Source material Block Start

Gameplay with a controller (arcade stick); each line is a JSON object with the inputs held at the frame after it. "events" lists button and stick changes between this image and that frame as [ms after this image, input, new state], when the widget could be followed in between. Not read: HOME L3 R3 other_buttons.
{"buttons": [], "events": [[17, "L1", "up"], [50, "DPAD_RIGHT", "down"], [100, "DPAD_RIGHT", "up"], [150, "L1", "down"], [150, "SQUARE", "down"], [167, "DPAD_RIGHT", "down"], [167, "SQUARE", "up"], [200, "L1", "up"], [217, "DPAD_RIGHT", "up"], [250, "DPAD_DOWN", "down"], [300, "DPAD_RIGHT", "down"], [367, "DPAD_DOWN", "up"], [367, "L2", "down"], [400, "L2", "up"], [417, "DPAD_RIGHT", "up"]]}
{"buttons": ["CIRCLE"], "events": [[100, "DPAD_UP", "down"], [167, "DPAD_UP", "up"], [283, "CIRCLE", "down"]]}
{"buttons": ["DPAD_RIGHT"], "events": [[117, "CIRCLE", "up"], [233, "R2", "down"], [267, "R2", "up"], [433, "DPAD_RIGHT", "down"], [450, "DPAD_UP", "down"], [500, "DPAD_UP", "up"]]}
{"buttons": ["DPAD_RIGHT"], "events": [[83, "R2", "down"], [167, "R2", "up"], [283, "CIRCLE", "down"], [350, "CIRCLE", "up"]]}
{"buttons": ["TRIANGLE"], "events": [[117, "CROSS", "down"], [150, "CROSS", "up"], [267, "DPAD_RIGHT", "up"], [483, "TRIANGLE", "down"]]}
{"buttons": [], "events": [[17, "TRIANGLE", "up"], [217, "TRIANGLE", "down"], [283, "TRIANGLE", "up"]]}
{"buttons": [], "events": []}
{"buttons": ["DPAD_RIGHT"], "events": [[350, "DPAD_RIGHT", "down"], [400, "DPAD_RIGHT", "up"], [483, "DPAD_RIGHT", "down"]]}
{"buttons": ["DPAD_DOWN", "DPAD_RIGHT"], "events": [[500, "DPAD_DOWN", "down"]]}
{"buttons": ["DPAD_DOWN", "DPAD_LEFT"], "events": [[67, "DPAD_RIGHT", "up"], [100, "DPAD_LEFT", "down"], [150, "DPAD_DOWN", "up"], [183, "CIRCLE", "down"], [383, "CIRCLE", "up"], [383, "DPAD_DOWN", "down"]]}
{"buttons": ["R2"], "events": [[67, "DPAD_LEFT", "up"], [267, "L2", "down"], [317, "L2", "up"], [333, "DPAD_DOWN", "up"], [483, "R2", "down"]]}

Source material Block End

# Required action
Please copy each line of the records above in which the word "TRIANGLE" can be found.

# Reply
{"buttons": ["TRIANGLE"], "events": [[117, "CROSS", "down"], [150, "CROSS", "up"], [267, "DPAD_RIGHT", "up"], [483, "TRIANGLE", "down"]]}
{"buttons": [], "events": [[17, "TRIANGLE", "up"], [217, "TRIANGLE", "down"], [283, "TRIANGLE", "up"]]}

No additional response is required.